▶ SUPPLIED RECORDS:
+ + +

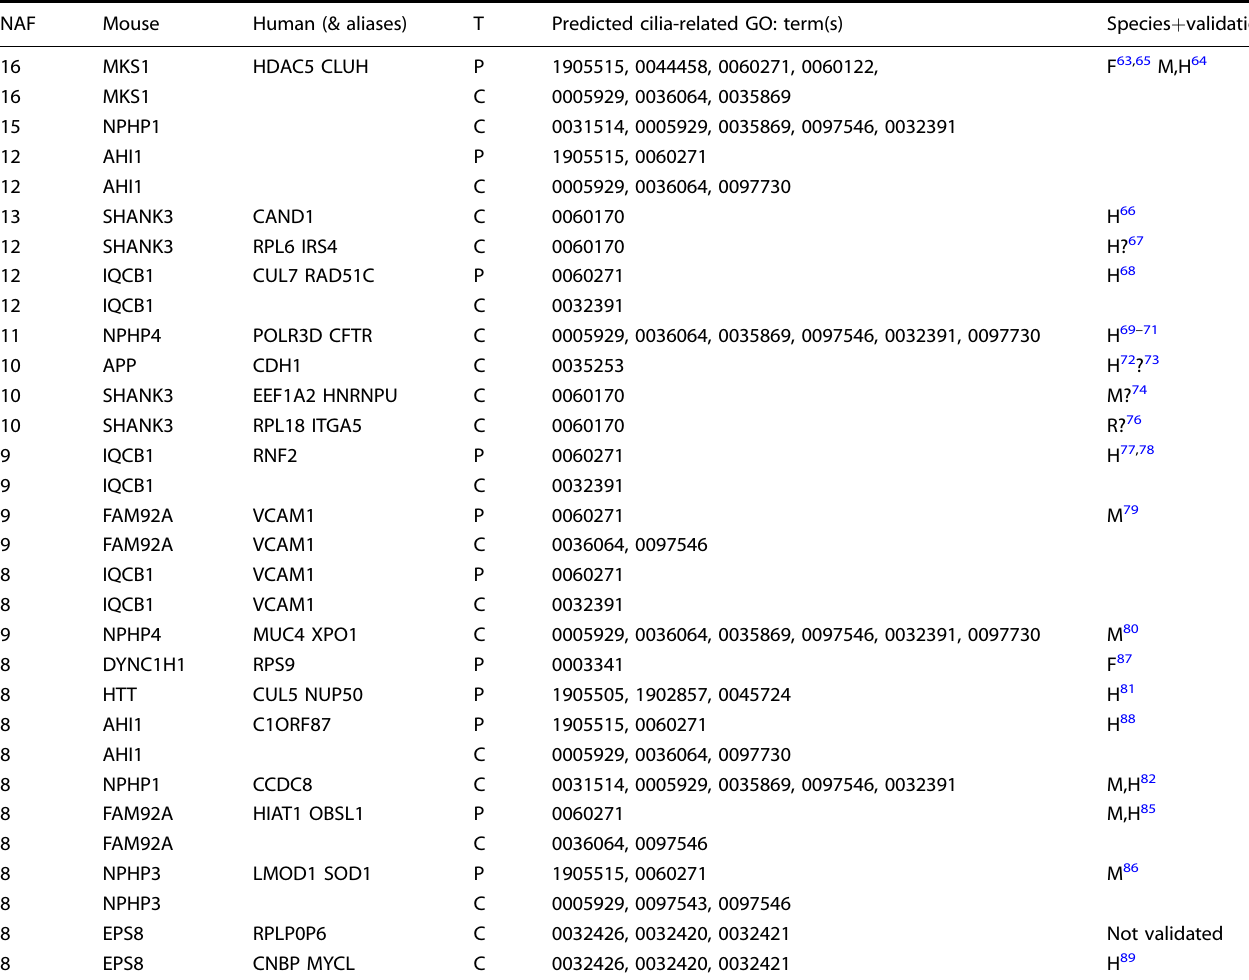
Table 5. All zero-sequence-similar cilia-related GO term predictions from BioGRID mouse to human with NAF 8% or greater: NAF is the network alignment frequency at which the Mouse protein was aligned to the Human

+ + +

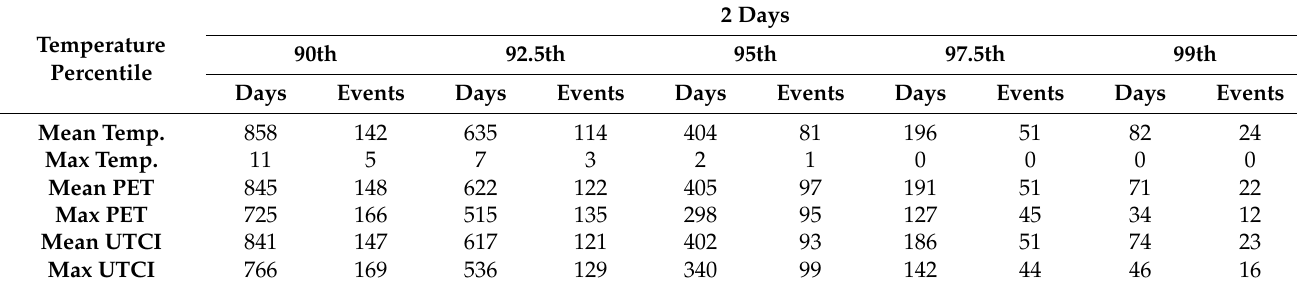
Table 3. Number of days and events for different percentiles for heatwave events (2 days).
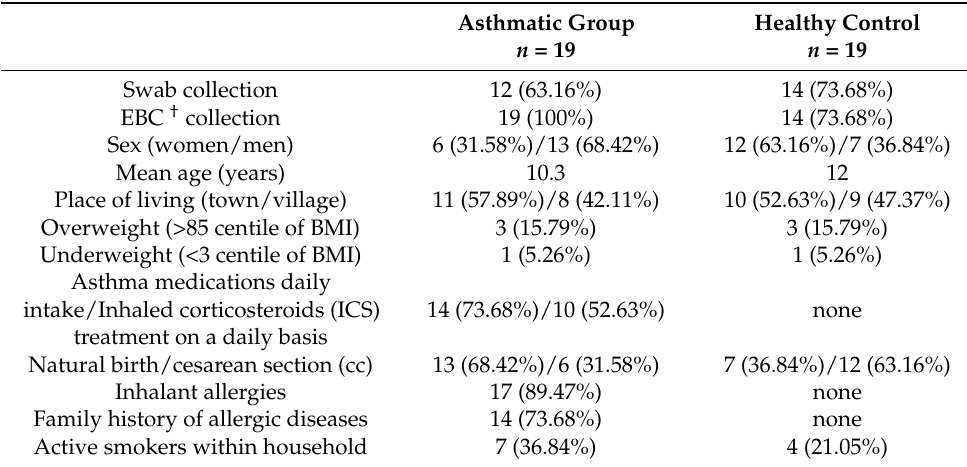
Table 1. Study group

+ + +

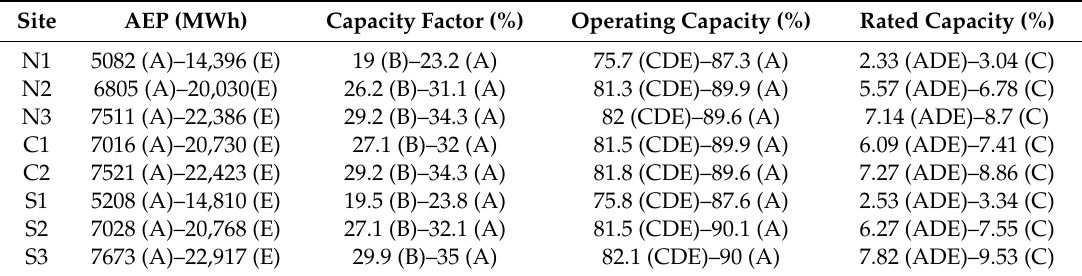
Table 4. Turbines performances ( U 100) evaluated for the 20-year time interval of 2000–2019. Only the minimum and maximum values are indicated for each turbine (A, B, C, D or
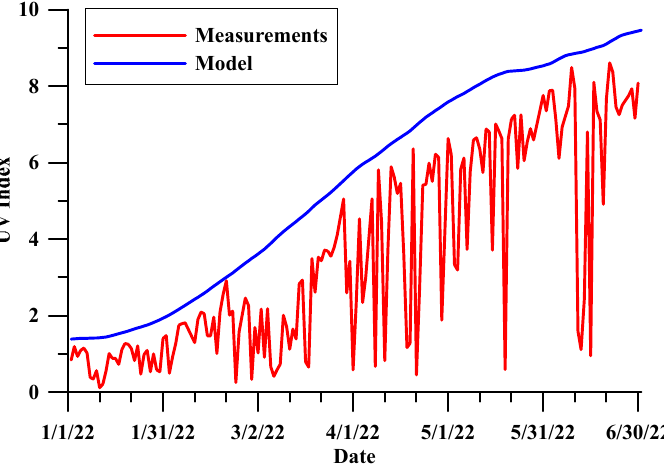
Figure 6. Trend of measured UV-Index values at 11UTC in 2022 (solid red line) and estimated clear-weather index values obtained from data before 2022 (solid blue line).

+ + +

When a line in the listing has the word "values", return that line.

Table 4. Turbines performances ( U 100) evaluated for the 20-year time interval of 2000–2019. Only the minimum and maximum values are indicated for each turbine (A, B, C, D or
Figure 6. Trend of measured UV-Index values at 11UTC in 2022 (solid red line) and estimated clear-weather index values obtained from data before 2022 (solid blue line).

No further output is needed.